BEGIN

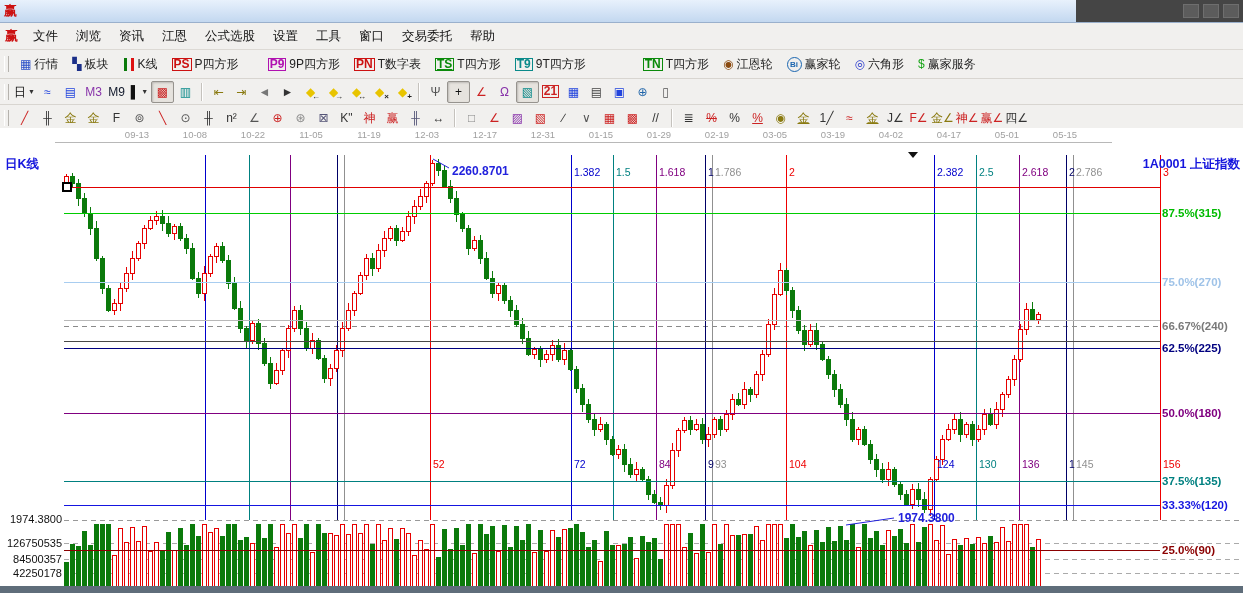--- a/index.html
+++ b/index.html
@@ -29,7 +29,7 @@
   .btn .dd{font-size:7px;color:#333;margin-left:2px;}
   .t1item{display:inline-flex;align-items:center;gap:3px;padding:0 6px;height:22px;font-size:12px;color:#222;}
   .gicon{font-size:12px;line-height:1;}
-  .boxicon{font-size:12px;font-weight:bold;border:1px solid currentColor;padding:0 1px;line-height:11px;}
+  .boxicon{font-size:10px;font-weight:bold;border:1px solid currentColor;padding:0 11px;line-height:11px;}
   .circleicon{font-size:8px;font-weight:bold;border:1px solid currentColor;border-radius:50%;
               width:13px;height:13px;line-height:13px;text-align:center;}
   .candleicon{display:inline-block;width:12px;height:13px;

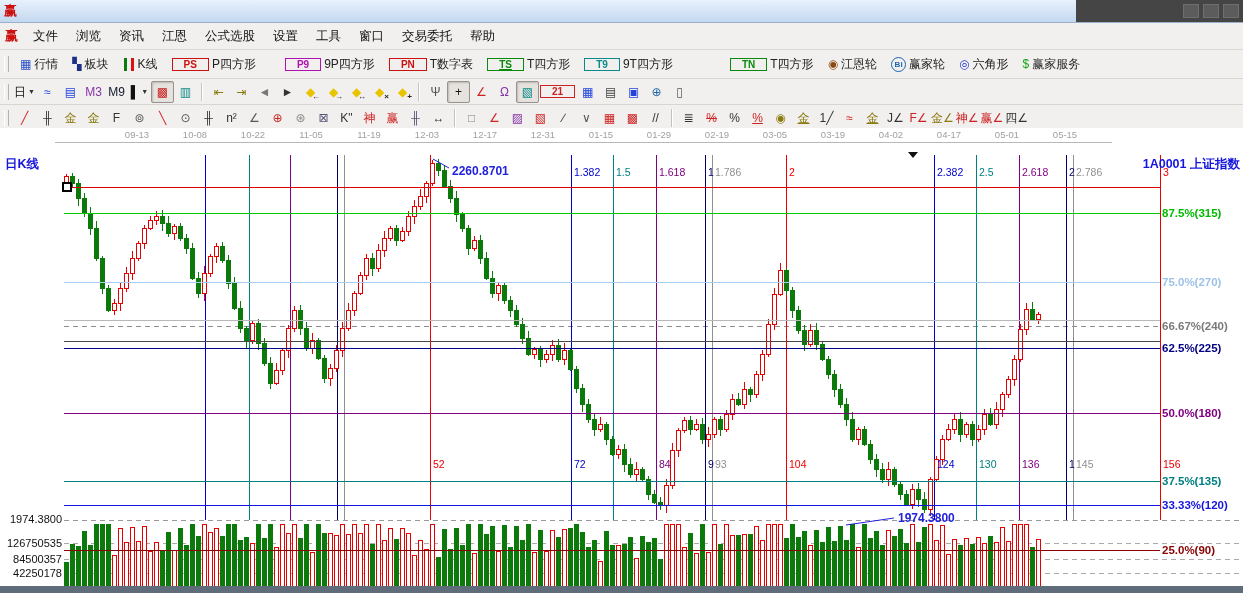--- a/index.html
+++ b/index.html
@@ -94,7 +94,7 @@
       </span>
       <span class="btn t1item">
         <span class="boxicon" style="color: rgb(204, 17, 17);">PN</span>
-        <span>T数字表</span>
+        <span>P数字表</span>
       </span>
       <span class="btn t1item">
         <span class="boxicon" style="color: rgb(10, 138, 10); text-decoration: underline;">TS</span>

END

- _WHAT TO WORK ON_: Set the entries down again exactly. Do not include the images.

- _EXERCISE ANSWER_:
--- a/index.html
+++ b/index.html
@@ -29,7 +29,7 @@
   .btn .dd{font-size:7px;color:#333;margin-left:2px;}
   .t1item{display:inline-flex;align-items:center;gap:3px;padding:0 6px;height:22px;font-size:12px;color:#222;}
   .gicon{font-size:12px;line-height:1;}
-  .boxicon{font-size:12px;font-weight:bold;border:1px solid currentColor;padding:0 1px;line-height:11px;}
+  .boxicon{font-size:10px;font-weight:bold;border:1px solid currentColor;padding:0 11px;line-height:11px;}
   .circleicon{font-size:8px;font-weight:bold;border:1px solid currentColor;border-radius:50%;
               width:13px;height:13px;line-height:13px;text-align:center;}
   .candleicon{display:inline-block;width:12px;height:13px;

--- a/index.html
+++ b/index.html
@@ -94,7 +94,7 @@
       </span>
       <span class="btn t1item">
         <span class="boxicon" style="color: rgb(204, 17, 17);">PN</span>
-        <span>T数字表</span>
+        <span>P数字表</span>
       </span>
       <span class="btn t1item">
         <span class="boxicon" style="color: rgb(10, 138, 10); text-decoration: underline;">TS</span>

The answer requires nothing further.